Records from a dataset
*** Block opens ***

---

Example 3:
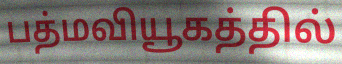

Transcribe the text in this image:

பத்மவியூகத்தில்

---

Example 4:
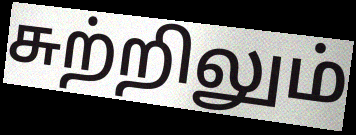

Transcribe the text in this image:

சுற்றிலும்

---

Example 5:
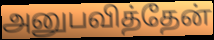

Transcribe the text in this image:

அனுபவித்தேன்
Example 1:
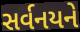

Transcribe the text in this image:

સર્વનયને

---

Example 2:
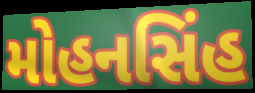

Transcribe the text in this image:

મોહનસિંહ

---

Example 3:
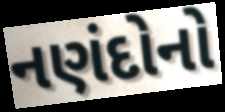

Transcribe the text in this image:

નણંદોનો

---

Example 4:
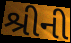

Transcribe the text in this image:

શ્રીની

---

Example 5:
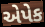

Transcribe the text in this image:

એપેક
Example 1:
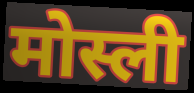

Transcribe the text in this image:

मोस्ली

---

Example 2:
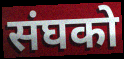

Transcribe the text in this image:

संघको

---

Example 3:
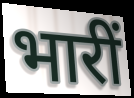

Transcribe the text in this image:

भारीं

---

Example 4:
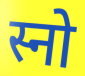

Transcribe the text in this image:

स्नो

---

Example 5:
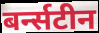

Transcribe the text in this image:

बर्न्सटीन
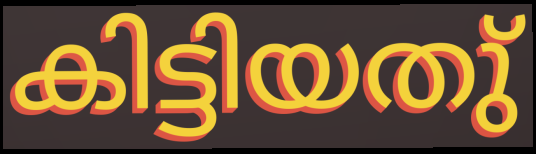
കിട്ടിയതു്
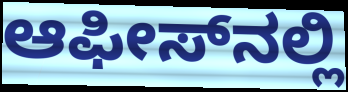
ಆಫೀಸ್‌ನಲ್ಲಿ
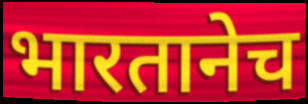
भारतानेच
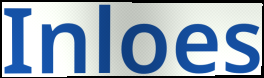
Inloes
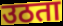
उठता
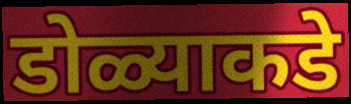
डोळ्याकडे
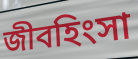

*** Block closes ***

• [What needs to be done]:
Output the records above exactly, leaving out pictures.

• [Response]:
---

Example 3:

Transcribe the text in this image:

பத்மவியூகத்தில்

---

Example 4:

Transcribe the text in this image:

சுற்றிலும்

---

Example 5:

Transcribe the text in this image:

அனுபவித்தேன்
Example 1:

Transcribe the text in this image:

સર્વનયને

---

Example 2:

Transcribe the text in this image:

મોહનસિંહ

---

Example 3:

Transcribe the text in this image:

નણંદોનો

---

Example 4:

Transcribe the text in this image:

શ્રીની

---

Example 5:

Transcribe the text in this image:

એપેક
Example 1:

Transcribe the text in this image:

मोस्ली

---

Example 2:

Transcribe the text in this image:

संघको

---

Example 3:

Transcribe the text in this image:

भारीं

---

Example 4:

Transcribe the text in this image:

स्नो

---

Example 5:

Transcribe the text in this image:

बर्न्सटीन
കിട്ടിയതു്
ಆಫೀಸ್‌ನಲ್ಲಿ
भारतानेच
Inloes
उठता
डोळ्याकडे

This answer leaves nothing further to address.